By asking the well-thought-out questions provided in each session, you can help students identify the issues that you will be dealing with. Here are some guidelines for encouraging good discussion:
- Ask open-ended questions and avoid “yes/no” queries.
- Enlist response or rebuttals to answers already given. Young people love to debate!
- If you have more than 20 kids, breaking into smaller discussion groups is wise. By working with small groups, more kids will get involved in the discussion rather than sitting in the back and daydreaming.
- Avoid correcting your students’ responses. In a discussion you are attempting to bring what your students think out into the open. Your instruction opportunity will come later in the Bible Study section of your meeting.
This can be a second experience that you provide your group. To make the most of this valuable resource, make sure you involve not only the ears of your group but their minds as well. A group listening to a song can soon turn into a “lap looker” experience – something every youth leader wants to avoid. So, you’ll need to get creative to engage the minds of your kids during the playing of the song. An activity such as “fill in the blanks” lyrics or keeping track of how many times a singer says a certain word can be used to keep the students focused during the song.

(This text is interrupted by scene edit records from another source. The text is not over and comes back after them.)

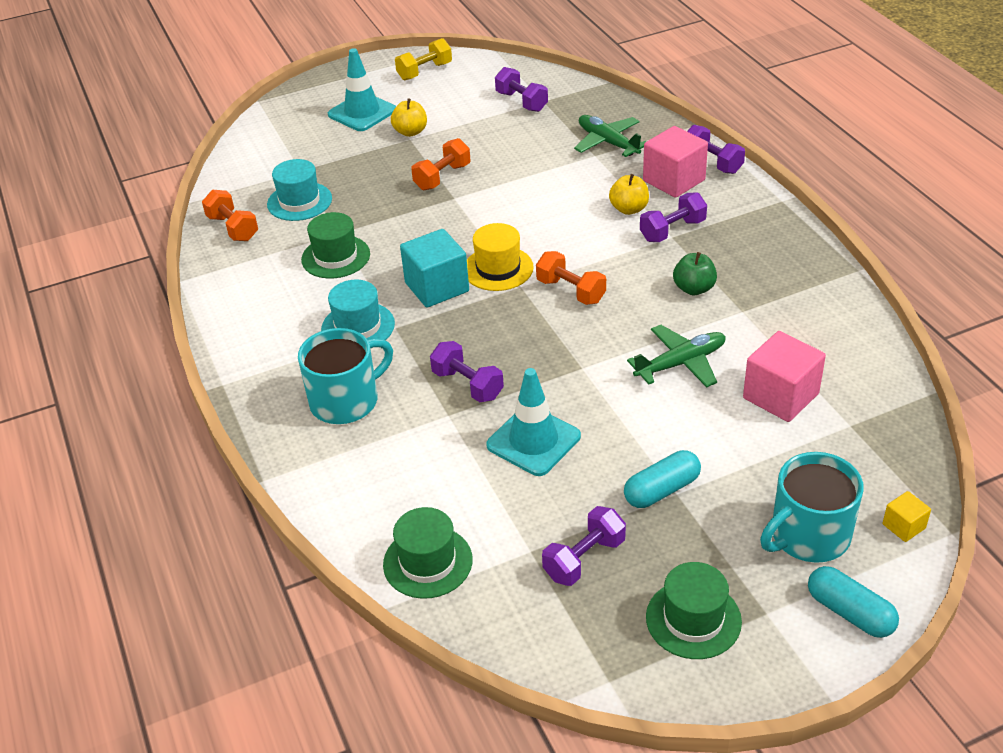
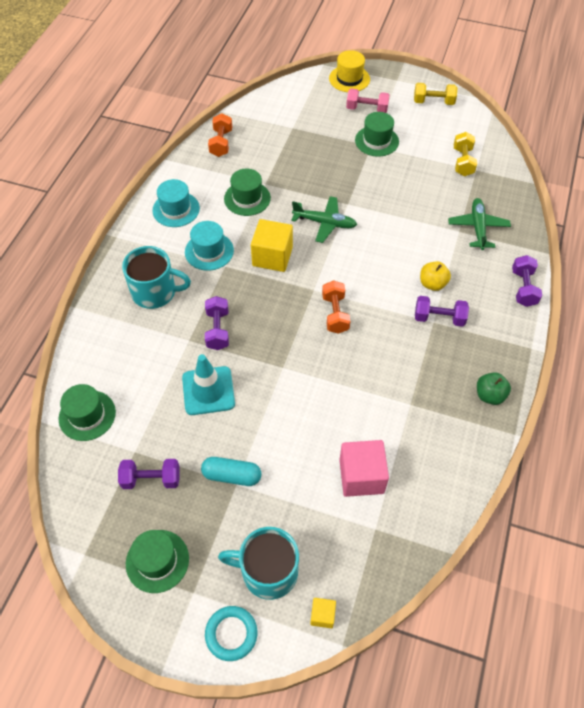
camera: 40 degrees right, 15 degrees up
turquoise hat [267,159,332,221] -> turquoise hat moved to [152,179,200,227]
turquoise traffic cone [328,48,396,131] -> pink dumbbell [346,88,390,113]
yellow apple [391,98,427,137] -> green hat [355,112,399,157]
turquoise cube [400,229,469,308] -> yellow cube [251,219,293,272]
orange dumbbell [411,138,470,190] -> none
yellow hat [467,223,534,291] -> yellow hat moved to [329,50,370,92]
purple dumbbell [495,67,548,112] -> yellow dumbbell [454,132,477,176]
green plane [627,325,726,387] -> green plane moved to [291,196,357,243]
pink cube [643,126,708,198] -> none
green apple [673,252,717,295] -> green apple moved to [477,372,511,405]
turquoise capsule [808,566,899,638] -> turquoise ring [205,606,258,661]

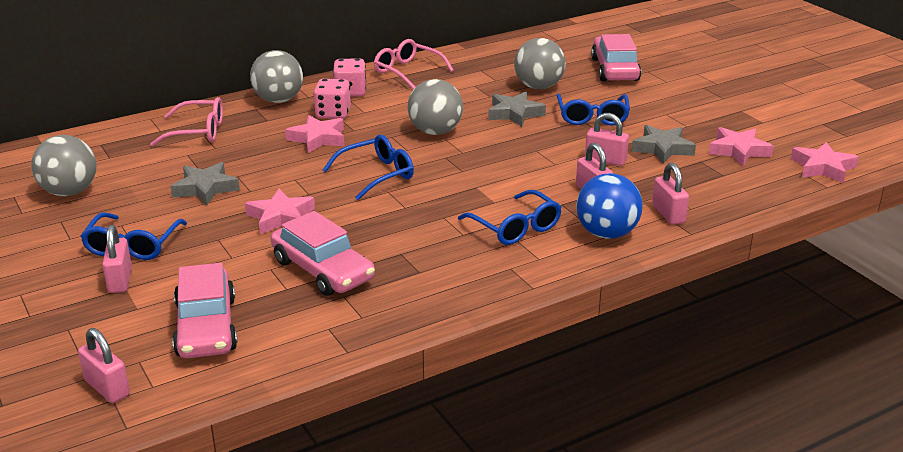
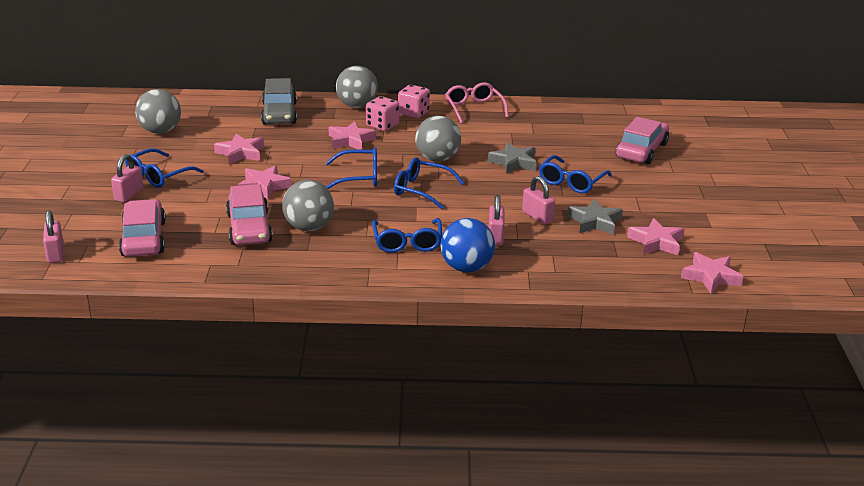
camera: 30 degrees right, 0 degrees up
pink glasses [150,97,223,146] -> grey car [261,78,297,125]
grey star [170,162,240,205] -> pink star [214,133,264,165]
pink car [172,263,237,358] -> pink car turned 150 degrees clockwise [119,199,166,257]
grey ball [514,38,566,89] -> grey ball moved to [282,180,334,231]
pink padlock [652,162,689,225] -> none
none -> blue glasses [394,157,465,209]

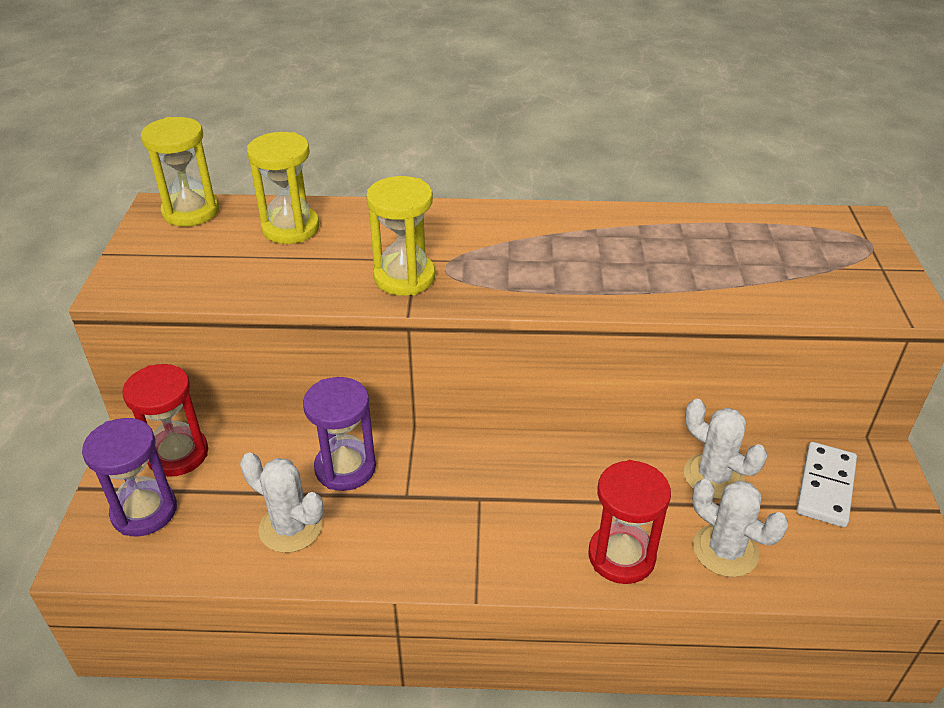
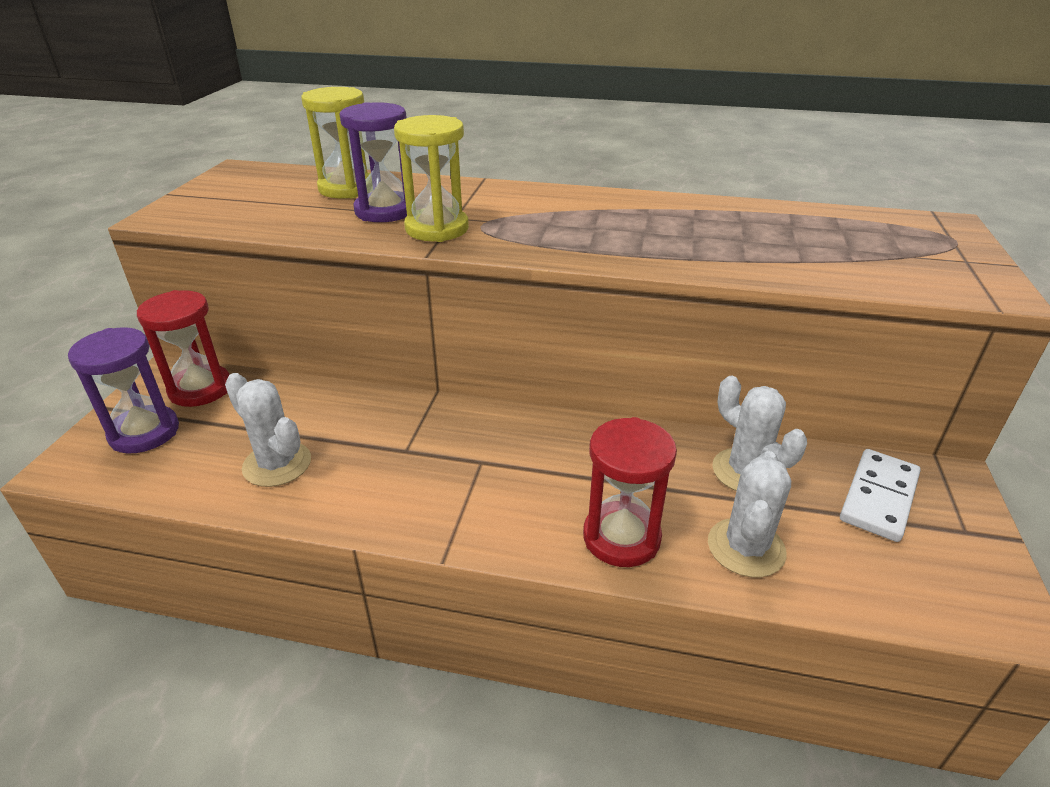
camera: 10 degrees right, 5 degrees down
yellow hourglass [141,117,219,226] -> none
purple hourglass [303,377,376,491] -> purple hourglass moved to [340,102,407,222]
white cactus [692,479,788,577] -> white cactus turned 60 degrees clockwise [708,451,791,577]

After listening to the song, another Transition should take place to bridge the group into God’s Word. Lead the group in another discussion, assisting your students to personalize the truth contained in the song. This discussion will serve to introduce the Bible Study.
The outlines provided in this magazine are just outlines. Don’t expect to be able to read the Leaders Guide to your group and communicate clearly the points of the lesson. Use the outline as a starting point for your own preparation. Do some background research into the Scriptures used in the lesson. Personalize the outline with illustrations from your own experience. Make the outline work for you, rather than feeling like you have to work the outline.
Young people always have one unspoken question on their minds as you teach: “So what?” You must answer that question, or your teaching will not be effective. In this Wrap Up portion of your meeting, use the Leader Guide ideas to answer that question for young friends. Give them the means to personalize the truth they’ve learned, and plan to do something about it!
This information can be applied to most youth meeting situations: Sunday School, mid-week youth meetings, outreach events, camps, and retreats. The more experience you gain in teaching-through-doing, the better your results will be. This material should take a lot of work off of your shoulders so you can concentrate on leading students to discover God’s truth, and help them put that truth into practice in their everyday experience.